**Exercise instructions:**
Exact copies of all the entries are required, and no pictures should appear in them.

++++ Records for the task ++++

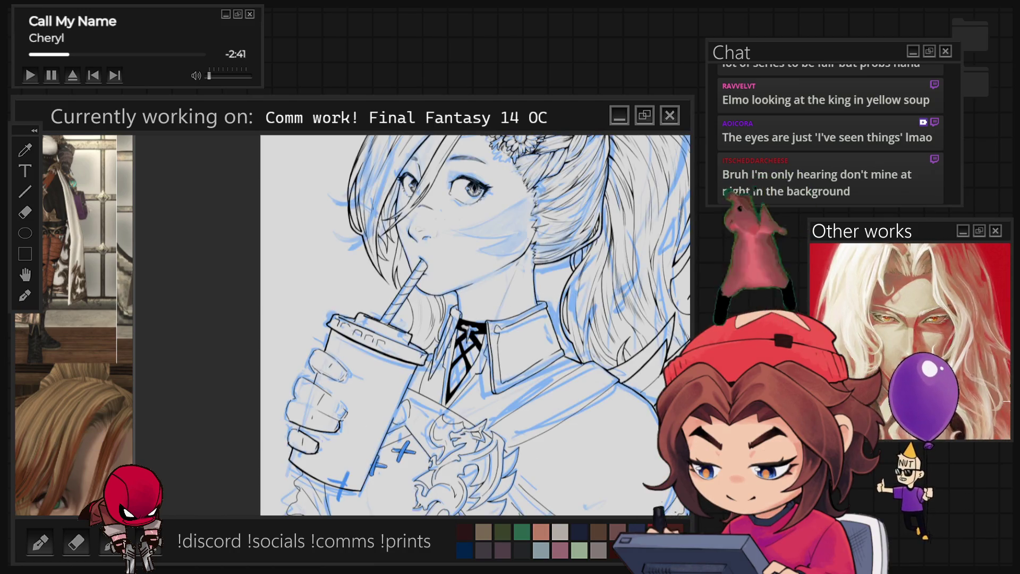
pyautogui.press('ctrl+minus')
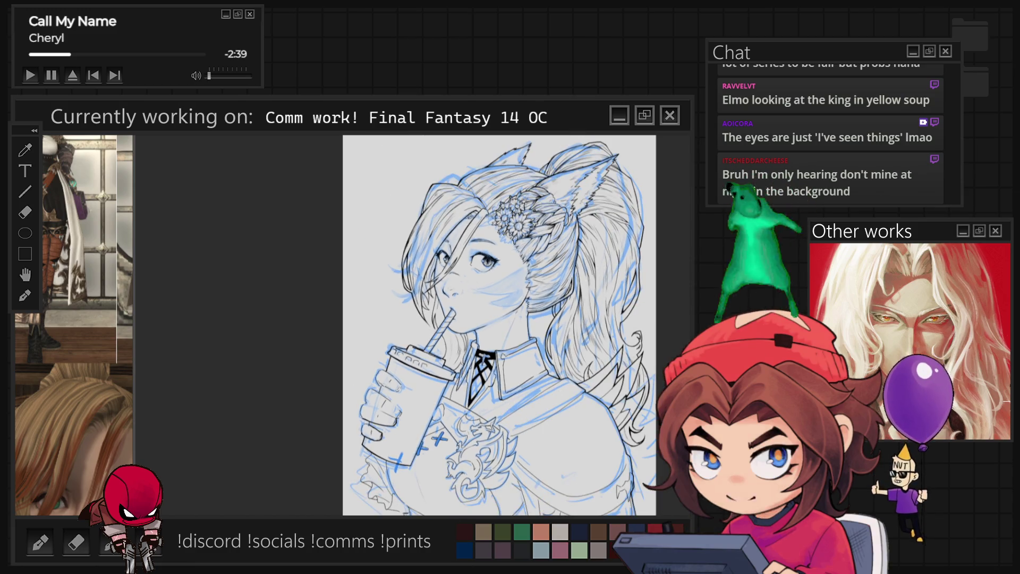
pyautogui.press('ctrl+z')
pyautogui.press('ctrl+z')
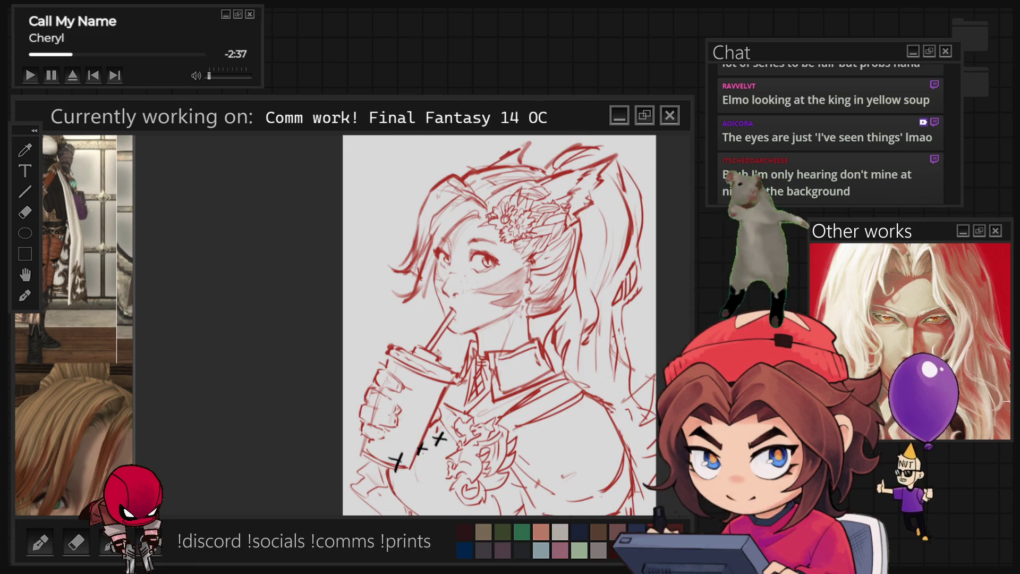
pyautogui.hscroll(3, 462, 325)
pyautogui.press('ctrl+y')
pyautogui.press('ctrl+z')
pyautogui.press('ctrl+y')
pyautogui.press('ctrl+z')
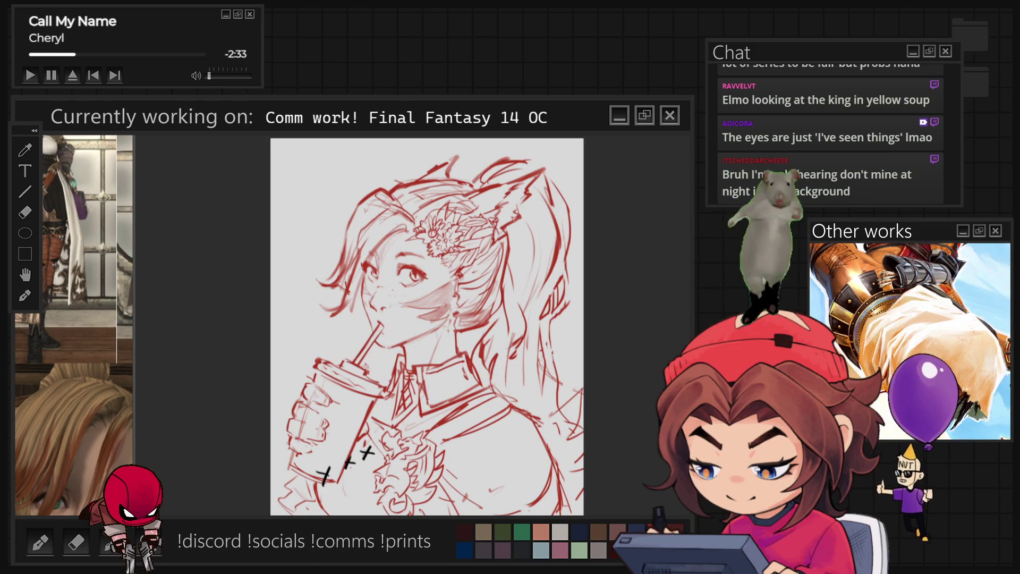
pyautogui.press('ctrl+y')
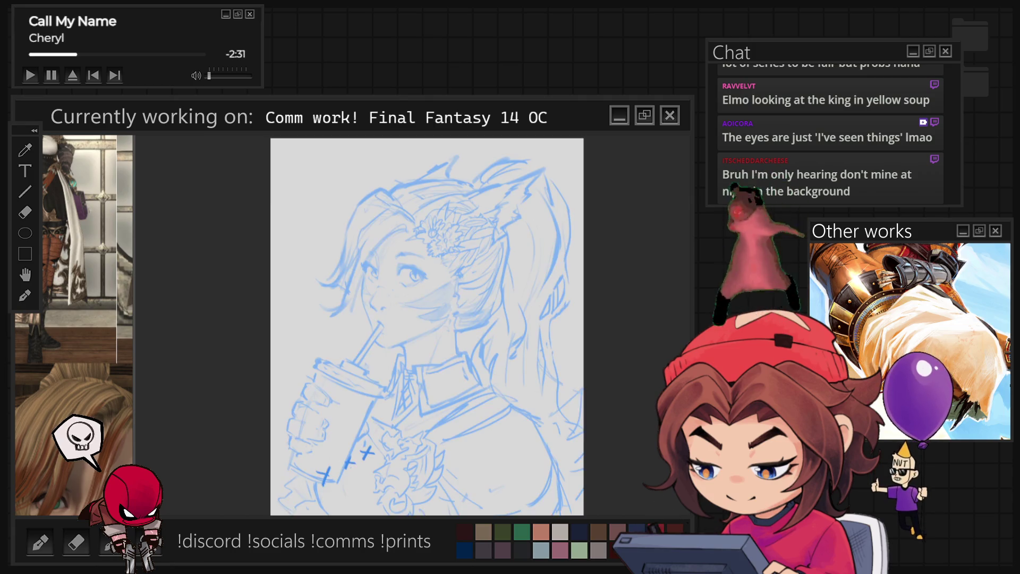
pyautogui.press('ctrl+y')
pyautogui.press('ctrl+y')
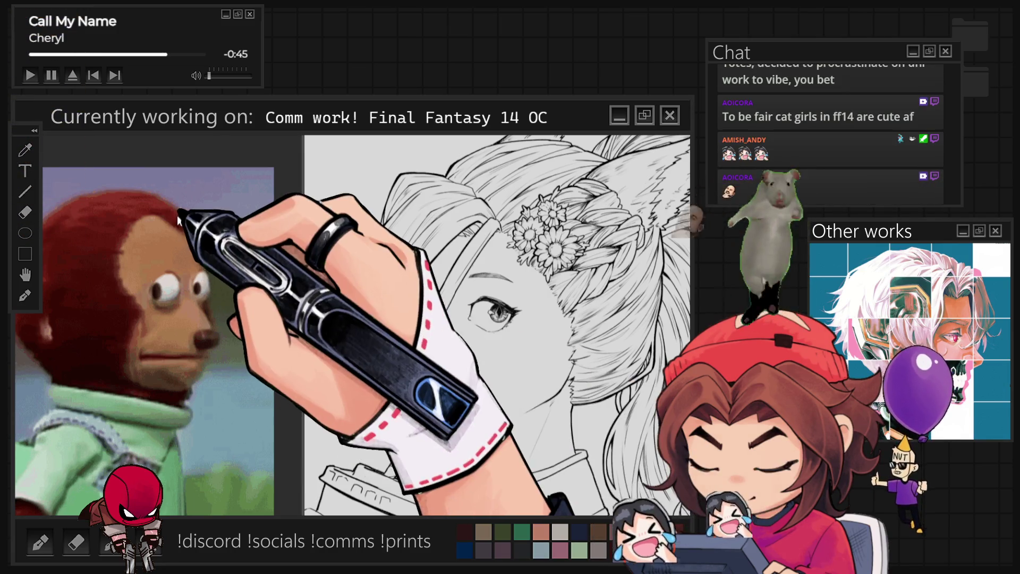
# - Shrink the in-game reference panel and frame the girl's head, ears, cup and straw
pyautogui.press('ctrl+minus')
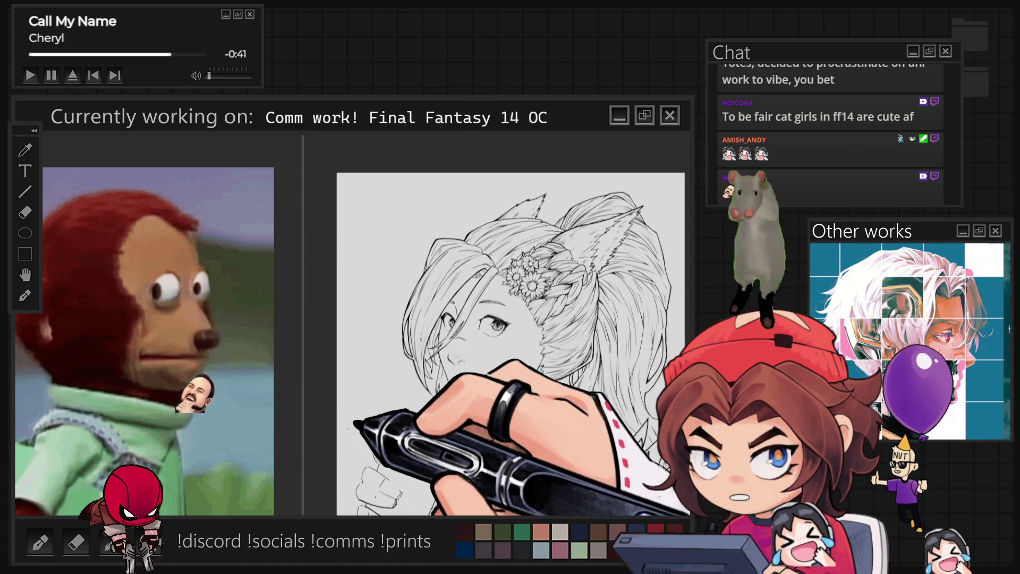
pyautogui.press('ctrl+plus')
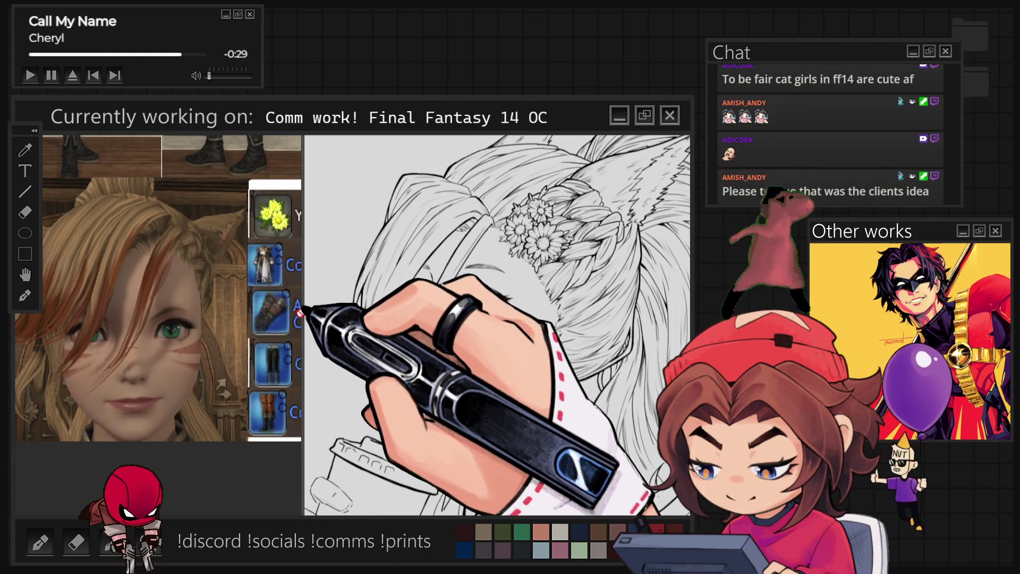
pyautogui.moveTo(300, 314); pyautogui.dragTo(182, 393)
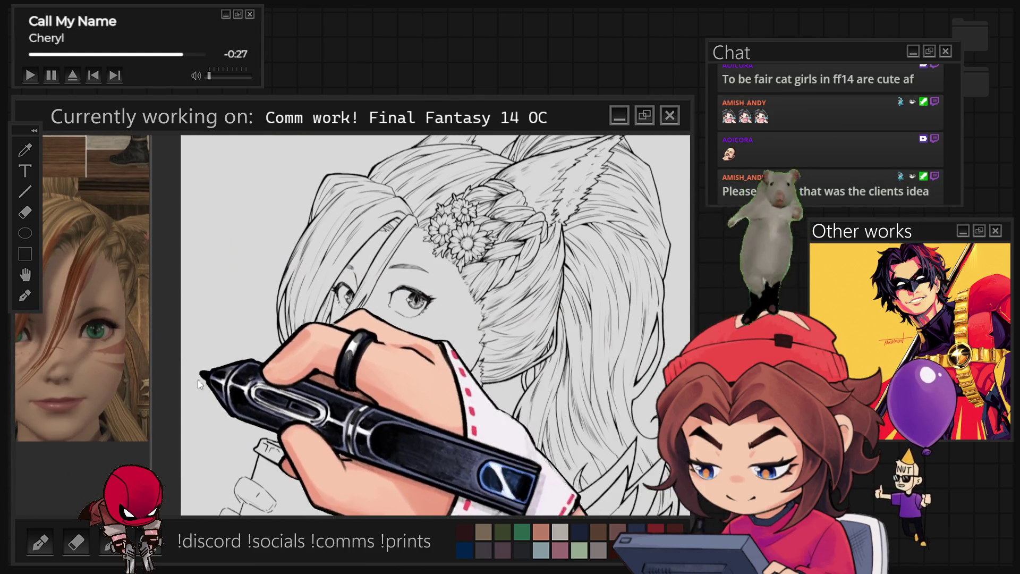
pyautogui.press('ctrl+minus')
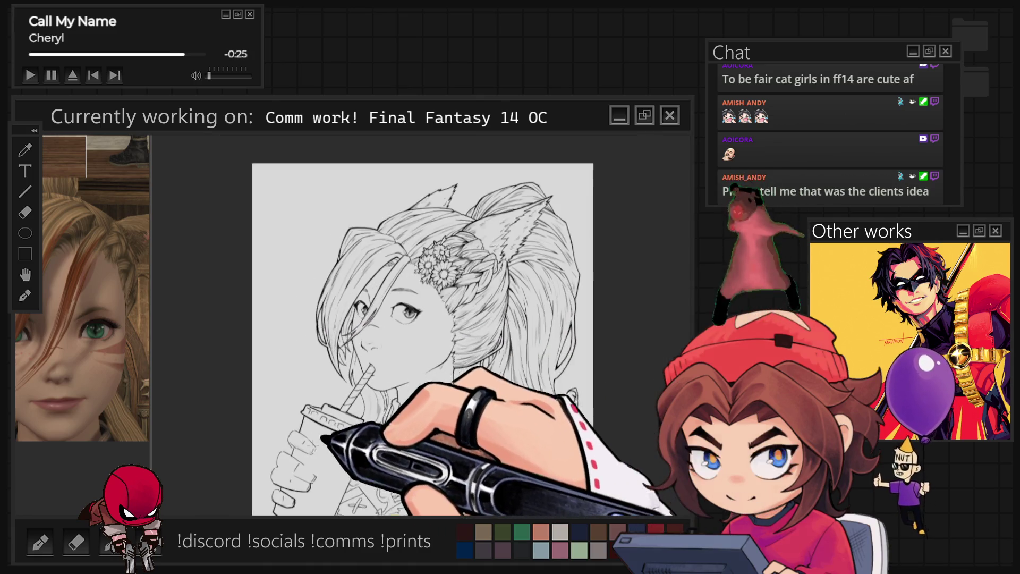
pyautogui.press('ctrl+plus')
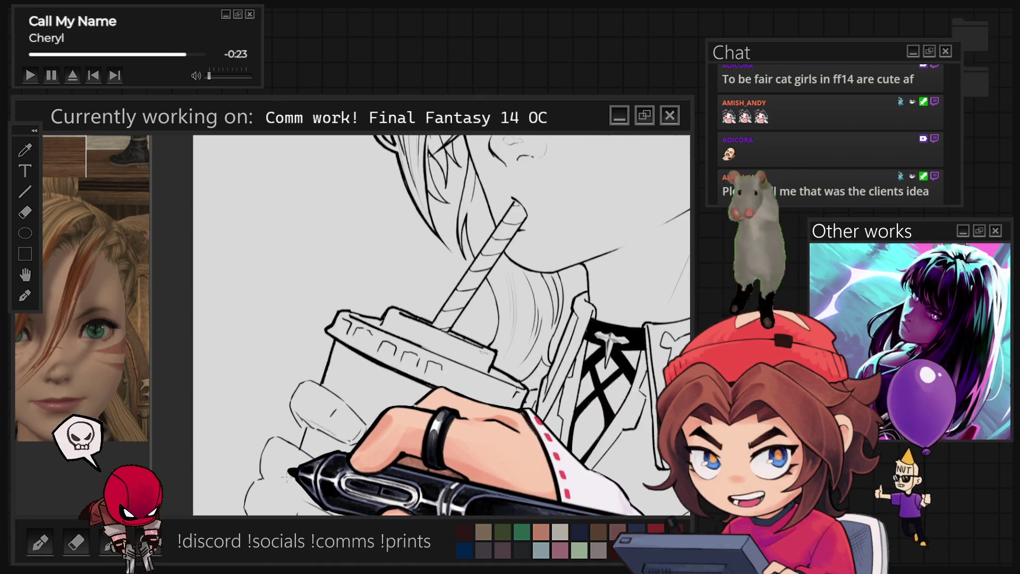
# - Review the outfit and face references, then narrow the reference panel to a thin strip
pyautogui.scroll(5, 441, 324)
pyautogui.press('ctrl+minus')
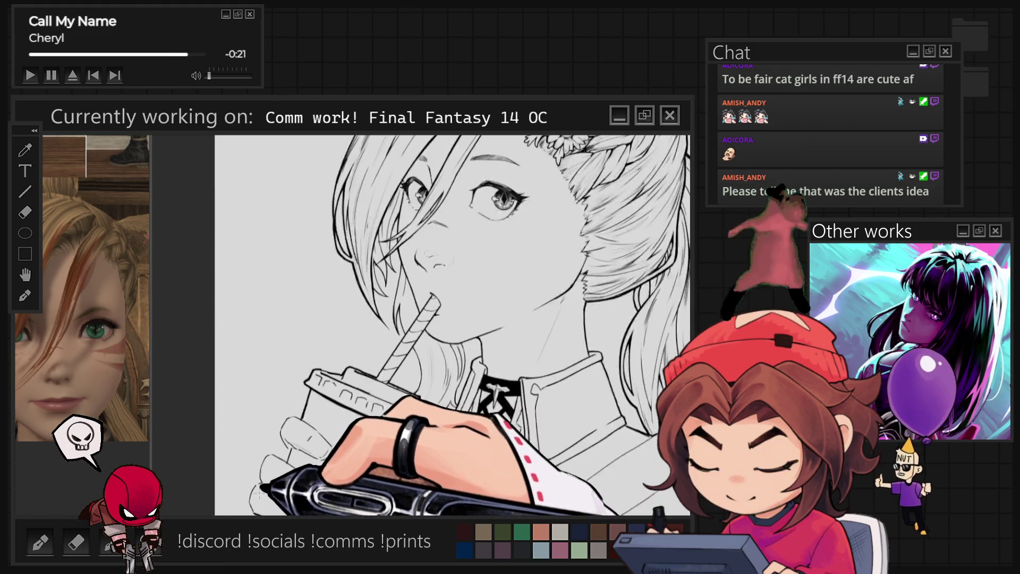
pyautogui.press('ctrl+plus')
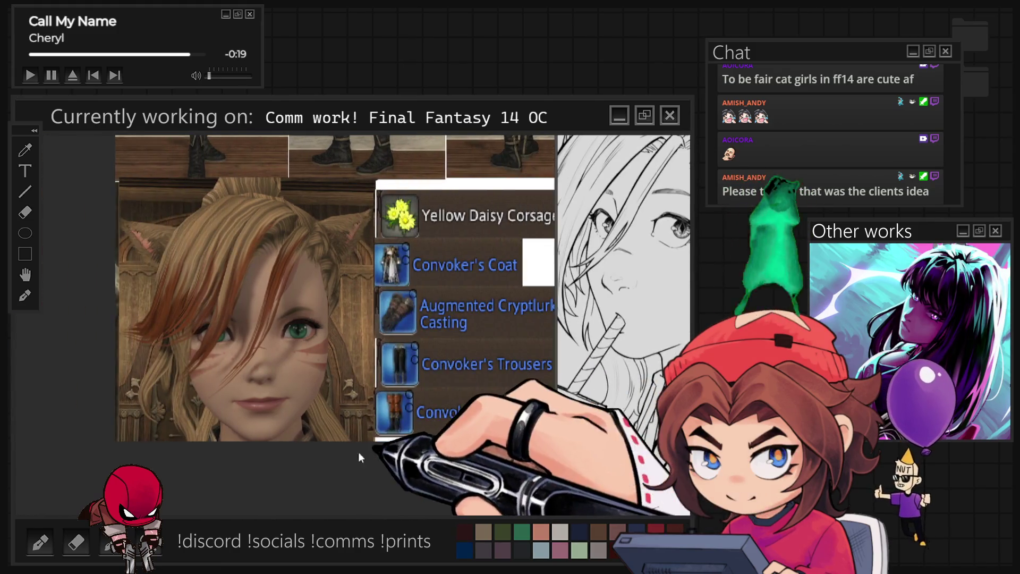
pyautogui.scroll(-5, 319, 403)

++++

**Response:**
pyautogui.press('ctrl+minus')
pyautogui.press('ctrl+z')
pyautogui.press('ctrl+z')
pyautogui.hscroll(3, 462, 325)
pyautogui.press('ctrl+y')
pyautogui.press('ctrl+z')
pyautogui.press('ctrl+y')
pyautogui.press('ctrl+z')
pyautogui.press('ctrl+y')
pyautogui.press('ctrl+y')
pyautogui.press('ctrl+y')
# - Shrink the in-game reference panel and frame the girl's head, ears, cup and straw
pyautogui.press('ctrl+minus')
pyautogui.press('ctrl+plus')
pyautogui.moveTo(300, 314); pyautogui.dragTo(182, 393)
pyautogui.press('ctrl+minus')
pyautogui.press('ctrl+plus')
# - Review the outfit and face references, then narrow the reference panel to a thin strip
pyautogui.scroll(5, 441, 324)
pyautogui.press('ctrl+minus')
pyautogui.press('ctrl+plus')
pyautogui.scroll(-5, 319, 403)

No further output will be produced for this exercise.